# Long weekend activities?



## ameekplec. (May 1, 2008)

I was looking forward to doing lots of stuff this long weekend - instead I'm sick. Got caught up on a lot of forum and aquarium stuff though! Changed some bulbs, refilled my dosing solutions, slightly rearranged a few corals....not bad for being sick!

What's everyone else getting up to this long weekend?


----------



## Darkblade48 (Jan 28, 2008)

Started cleaning out my basement - built 3 new shelves and started filling them (unfortunately, not with aquariums...)


----------



## Bantario (Apr 10, 2011)

3 emergency calls this weekend.....going to try and go down the Mckenzie House 
It supposed to be haunted


----------



## 50seven (Feb 14, 2010)

I'm thumbing my nose at the creator of Dalton Day by going to work


----------



## fishclubgirl (Mar 4, 2010)

I'm in Raleigh, North Carolina and have attended their aquarium workshop and auction, gone collecting and now off to the natural history museum. Having a great time and lots of southern bbq too!!


----------



## characinfan (Dec 24, 2008)

Sick. And working today.


----------



## Jackson (Jan 30, 2009)

Sleeping and eating and probably some WC's if I'm not too lazy


----------



## df001 (Nov 13, 2007)

Tank maintenance, filter maintenance, laundry, load tools back into truck for the work week, laundry, more laundry, even more laundry.

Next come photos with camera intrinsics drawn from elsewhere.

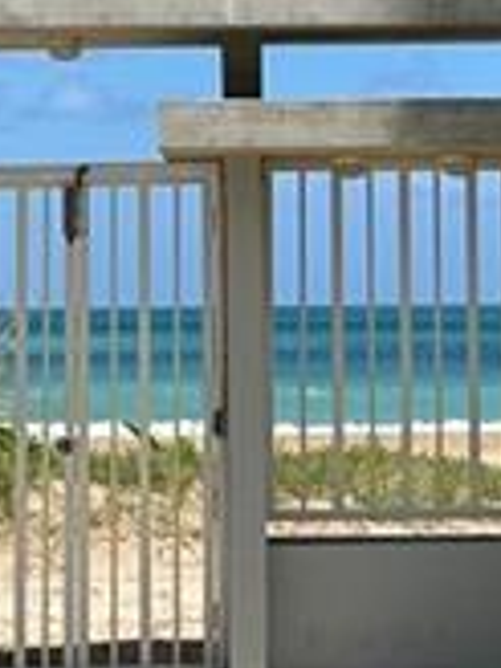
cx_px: 334
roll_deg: -0.3
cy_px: -134
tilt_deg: +6.9
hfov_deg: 8.4
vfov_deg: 11.0
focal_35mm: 176
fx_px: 3396
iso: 80
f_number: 1.78
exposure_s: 1/4762
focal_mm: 6.86
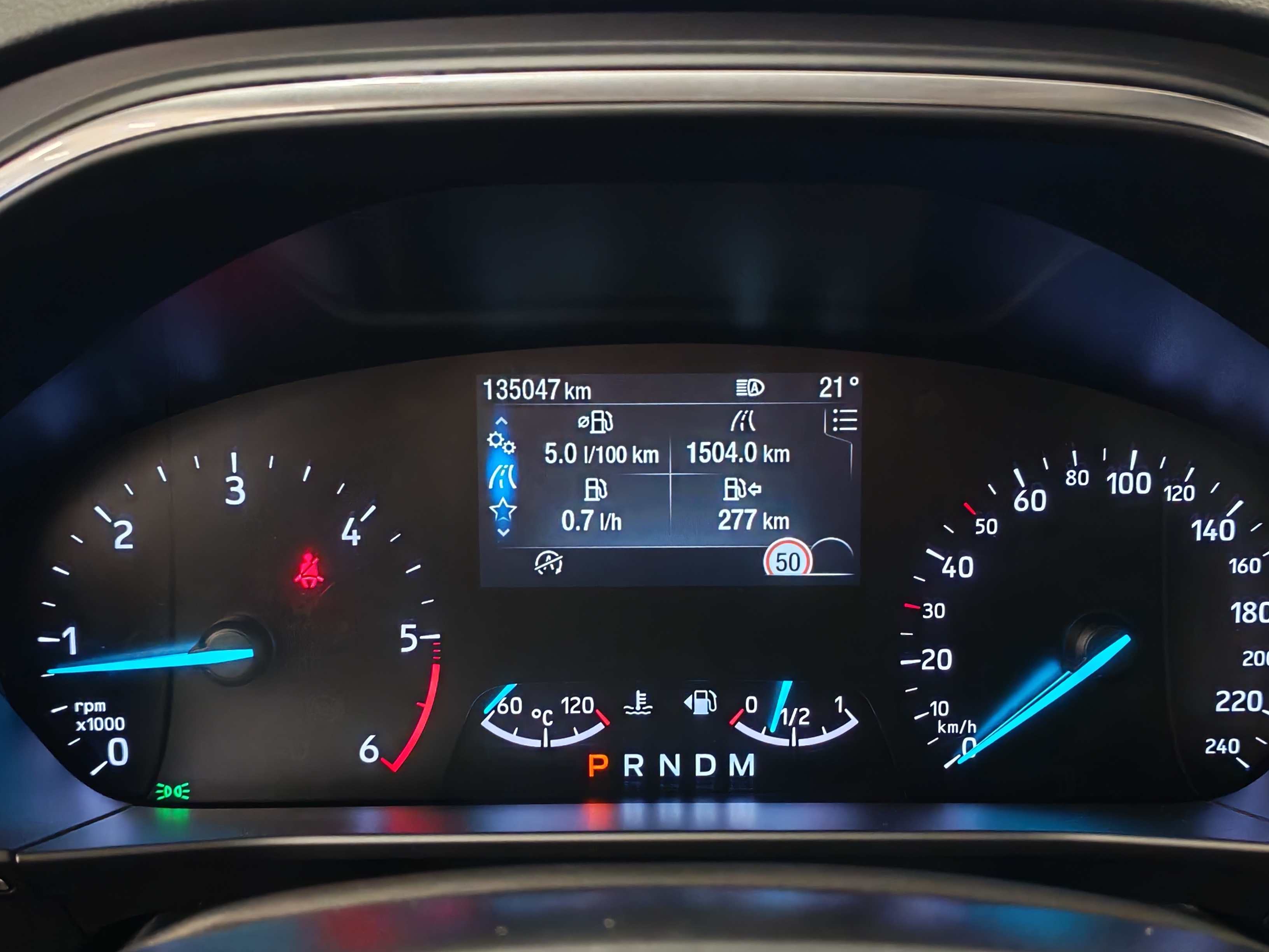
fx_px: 1613
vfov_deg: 32.8
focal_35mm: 44
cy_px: 572
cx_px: 648
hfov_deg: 42.9
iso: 2500
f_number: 1.9
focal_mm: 6.12
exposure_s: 1/50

oh and watch some episodes of the james burke series connections.


----------



## Ciddian (Mar 15, 2006)

Replying to PMs.. XD and sick. I do need to do a full clean on turtles.. Blah..


----------



## JulieFish (Apr 8, 2011)

My Fiance and me invited 8 of our closest friends over for a marathon of 80s cartoons that we used to watch. I made everyone dinner and good times were had. Some of those 80s cartoons are terribly bad.. and others are quite funny (in a laughing at them kind of way). Everyone got to choose one episode of one TV show cartoon. These were the picks:

My Little Pony
The Real Ghostbusters
Cops
She-Ra
Teenage Mutant Ninja Turtles
Strawberry Shortcake
BraveStarr
Rainbow Bright
Thundercats
Spiderman and his Amazing Friends


----------



## Ryan.Wilton (Dec 12, 2012)

Oh wow Julie... That sounds.... awful LOL! Jk jk, I'm sure you guys had a blast! I stayed home, did some W/C's and was sicky-poo until yesterday evening.


----------